Work in progress tracking, linked into shop floor data collection and real time scheduling, are pointing the way to transformed operations at Hewland Engineering. Brian Tinham reports
Racing car gearbox manufacturer Hewland Engineering is seeing its customer service, flexibility, efficiency and profitability improving, while work in progress (WIP) and materials stock decrease, through early use of real-time WIP tracking and shop floor data collection (SFDC), all tightly integrated with its ERP. Next step, says the firm, will be advanced planning and scheduling (APS).
Hewland is a family-run business employing 160 in Maidenhead, and one of only two in the world manufacturing race gearboxes for sports cars – rallying, touring and single-seater, including US Cart, Formula Ford and Formula One. In the last decade the business has changed substantially, as it’s moved with the industry from standards to heavily bespoked gearbox designs and engineer-to-order and stock holding services. And to keep pace, the firm has invested around £9 million on new work centres, processes, training and IT systems to make it all happen.
A big part of the latter was a Syspro (formerly Impact Encore) ERP system, from software vendor Information Engineering, which has been being implemented and rolled out in stages since back in 1996. Hewland started with the financials, progressed to inventory control and SOP, then T&A and payroll, and then the bill of materials (BoM) module. This, says the firm, is about evolving with the IT rather than big bangs. Either way, the WIP aspects of what was Information Engineering’s Real Time Factory (now Syspro APS) are the latest, and these are wreaking the current transformation.

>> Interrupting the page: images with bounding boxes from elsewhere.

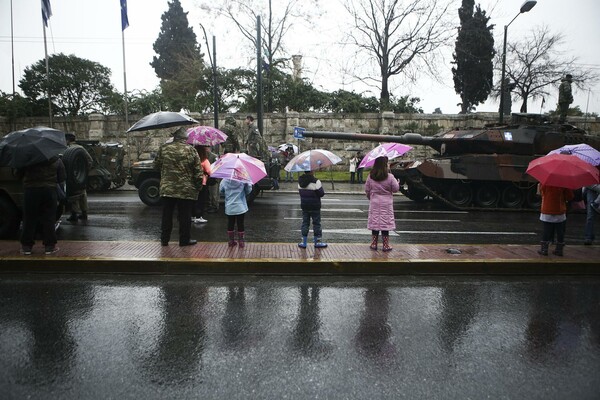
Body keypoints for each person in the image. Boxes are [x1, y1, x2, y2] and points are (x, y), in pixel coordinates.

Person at [154, 127, 203, 247]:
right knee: (184, 216)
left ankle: (164, 240)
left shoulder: (164, 148)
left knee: (167, 215)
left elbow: (156, 166)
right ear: (185, 138)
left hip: (167, 189)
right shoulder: (191, 150)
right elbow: (198, 172)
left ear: (175, 137)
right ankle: (184, 240)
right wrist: (198, 187)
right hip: (186, 189)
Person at [17, 156, 66, 255]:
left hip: (31, 190)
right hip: (49, 190)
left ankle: (26, 247)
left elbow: (18, 175)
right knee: (49, 219)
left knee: (29, 218)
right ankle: (49, 246)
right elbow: (62, 177)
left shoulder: (27, 158)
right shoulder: (56, 159)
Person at [365, 156, 400, 252]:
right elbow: (395, 189)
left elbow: (367, 190)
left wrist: (371, 198)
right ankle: (385, 245)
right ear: (385, 165)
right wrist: (397, 182)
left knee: (375, 223)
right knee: (385, 224)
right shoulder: (390, 177)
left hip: (374, 202)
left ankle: (374, 244)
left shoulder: (370, 176)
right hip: (386, 203)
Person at [537, 183, 574, 256]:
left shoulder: (545, 183)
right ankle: (559, 250)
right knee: (560, 231)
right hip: (559, 210)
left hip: (547, 209)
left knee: (546, 230)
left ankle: (544, 249)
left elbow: (541, 192)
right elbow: (570, 196)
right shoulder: (564, 183)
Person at [65, 133, 93, 222]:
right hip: (82, 176)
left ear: (67, 140)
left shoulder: (68, 150)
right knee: (83, 194)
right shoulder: (80, 148)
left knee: (73, 195)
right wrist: (84, 171)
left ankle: (74, 214)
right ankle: (84, 213)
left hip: (72, 176)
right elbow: (90, 161)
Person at [297, 170, 327, 248]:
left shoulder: (300, 182)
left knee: (305, 223)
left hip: (304, 205)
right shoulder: (316, 181)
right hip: (315, 206)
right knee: (316, 223)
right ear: (312, 172)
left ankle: (303, 242)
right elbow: (321, 193)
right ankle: (318, 242)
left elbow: (301, 193)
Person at [220, 178, 253, 248]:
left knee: (230, 223)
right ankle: (241, 241)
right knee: (240, 223)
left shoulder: (225, 180)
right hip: (240, 206)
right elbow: (248, 191)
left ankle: (231, 241)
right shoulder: (243, 179)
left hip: (229, 206)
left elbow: (221, 191)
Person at [193, 145, 212, 224]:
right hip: (202, 182)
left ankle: (193, 216)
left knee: (194, 200)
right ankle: (199, 216)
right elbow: (209, 171)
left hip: (193, 182)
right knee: (201, 200)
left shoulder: (193, 160)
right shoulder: (205, 160)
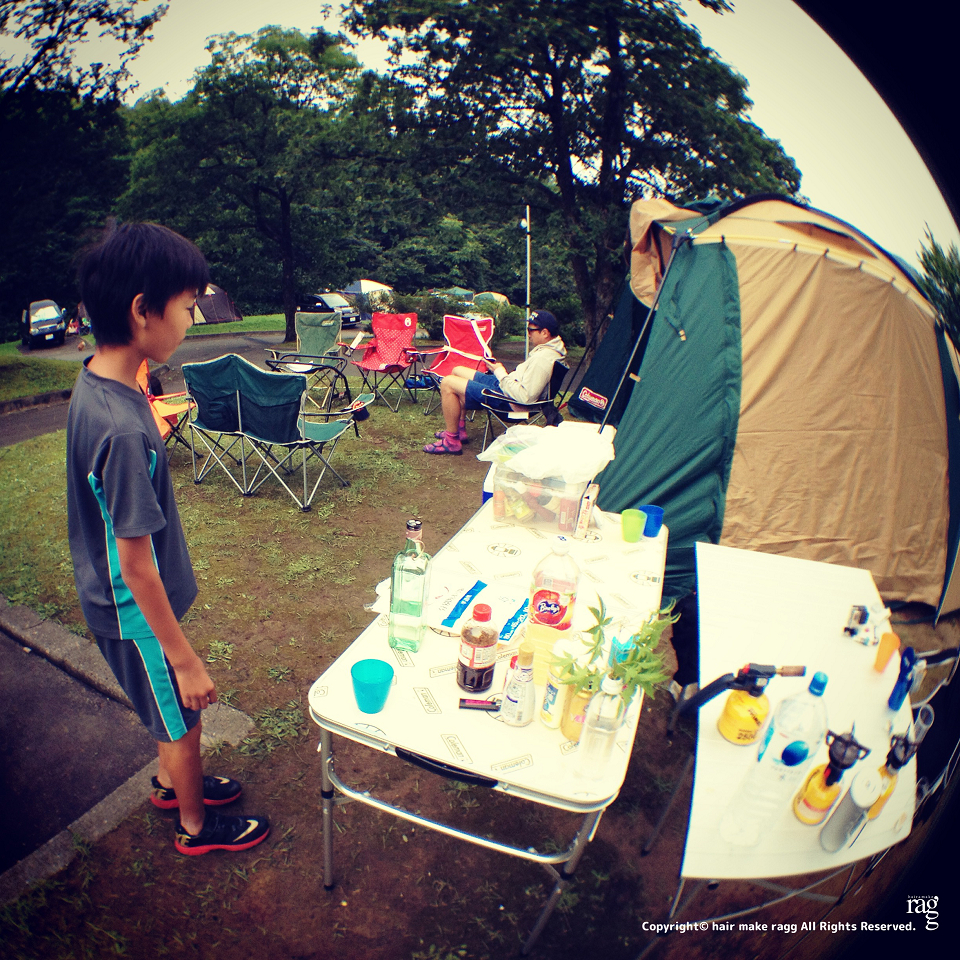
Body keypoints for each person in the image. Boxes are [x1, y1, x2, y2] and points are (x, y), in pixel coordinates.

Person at [66, 222, 269, 856]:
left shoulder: (103, 380)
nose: (191, 319)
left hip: (128, 608)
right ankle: (195, 826)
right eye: (186, 306)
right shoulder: (121, 429)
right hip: (135, 612)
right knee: (182, 715)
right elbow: (135, 565)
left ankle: (169, 782)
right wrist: (184, 659)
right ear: (142, 310)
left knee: (165, 709)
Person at [423, 309, 567, 454]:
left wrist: (500, 373)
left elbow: (525, 397)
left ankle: (452, 441)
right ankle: (459, 430)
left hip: (509, 401)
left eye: (531, 330)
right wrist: (500, 373)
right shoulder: (548, 351)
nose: (528, 334)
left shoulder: (542, 360)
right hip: (506, 386)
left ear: (545, 333)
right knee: (457, 370)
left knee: (448, 383)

The benefits come from one key fact: Hewland is now building a complete and real-time view of supply and demand right across its business – internally and externally. Production director Dave Radley says: “For the first time, we have found ourselves able to quote accurate delivery dates with complete confidence and we have begun to schedule our work more accurately.”

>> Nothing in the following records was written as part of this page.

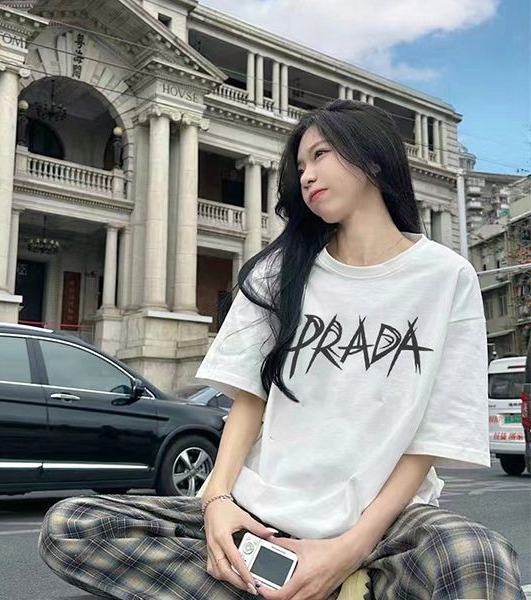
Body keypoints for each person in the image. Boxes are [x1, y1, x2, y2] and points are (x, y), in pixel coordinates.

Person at [38, 100, 525, 600]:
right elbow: (249, 401)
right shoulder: (279, 272)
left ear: (373, 159)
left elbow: (429, 438)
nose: (307, 175)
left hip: (386, 526)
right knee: (71, 525)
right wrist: (217, 500)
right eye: (300, 166)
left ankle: (307, 583)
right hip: (264, 514)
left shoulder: (446, 277)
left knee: (477, 558)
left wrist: (350, 548)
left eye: (321, 155)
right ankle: (313, 587)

Before, the firm could see jobs loading onto the shop floor and coming out, with the usual job cards and Kardex systems, but with only one data collection point – at heat treatment in the middle – the rest was the classic black hole. Few knew accurate job status, even fewer where particular parts and assemblies were in the factory or at subcontract machinists and foundries. But in racing, timing is everything, so when customers needed rush jobs, Hewland was fire-fighting to do them, with poor visibility of knock-on effects on the rest of production, or of the consequences of parts being moved between jobs for expediency.

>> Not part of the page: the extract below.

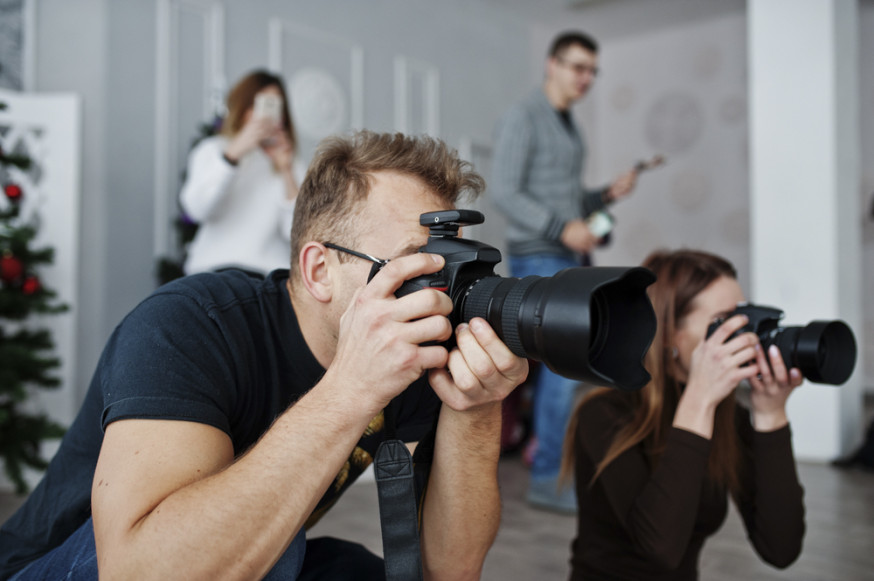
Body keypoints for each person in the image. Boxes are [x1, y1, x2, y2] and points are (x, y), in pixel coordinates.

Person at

As Radley explains: “The demands on our business can fluctuate dramatically through factors we can’t control. For instance, if a car’s engine is not revving as expected during testing, we have to supply a new set of gears at short notice.” Equally, in today’s tough times, sponsorship can unexpectedly dry up, causing an entire series to be cancelled, or a new series can start just as suddenly. To be responsive yet efficient in this industry you need visibility.
And that’s what the WIP system has provided. “Now, if we do have to produce a new set of gears,” says Radley, “Syspro will allow us to implement it as a ‘revised component’ and we will schedule the work immediately, seeing the implications for other work in progress, and other jobs waiting to be called off. We’ll be able to cope with regular changes in the schedule without disrupting the entire plant.”
Production manager Fred Ferguson confirms the change. “We’re gradually getting to see our total manufacture and stock holding, and it’s helping us achieve better delivery performance.” And he adds: “Our short-term objective is seeing where things are, without slowing them down, using automatic data collection on the shop floor. It’s on one work centre at the moment and we’re beginning to rely on it.
“We’ve already been able to reduce batch sizes and, as a result, cut our WIP, and we’re uncluttering the factory, which is also improving our efficiency and throughput.” It’s a virtuous circle, and with a longer term objective of having SFDC and WIP management right through the factory, it can only get better. “Then we’ll do the full APS,” says Ferguson.
It’s by no means the only IT development driving improvement at Hewland. IT manager Kevin Lingard says that, for example, web technologies are also being pushed. “The design director wants better online communications for the design office,” he says, the point being a move towards more collaborative engineering. It’s a logical choice, and when it comes it will add to what Lingard says is already a good system, with great links between its CoCreate CAD and Syspro. “The BoMs, for example, are the same between engineering and manufacturing,” he says. “They all come from the same Access database source.”
Lingard reckons that without all this, Hewland would have long since had to employ several more people to control the increasing complexity and throughput of its manufacturing. “We haven’t had to take on any extra people at all,” he says.
Ferguson gets the last word. “Much of the work we’ve done with the Syspro system is really about improving internal communication… It’s about building a clear and real time view of what’s going on in the plant. Production staff will be able to plan their own work, calling off a new job as they finish the previous one, via a terminal on the shopfloor… Next, with APS, we’ll be able to reduce stocks further and have a much more accurate view of finished goods, and well as improving on-time delivery and reducing work in progress.”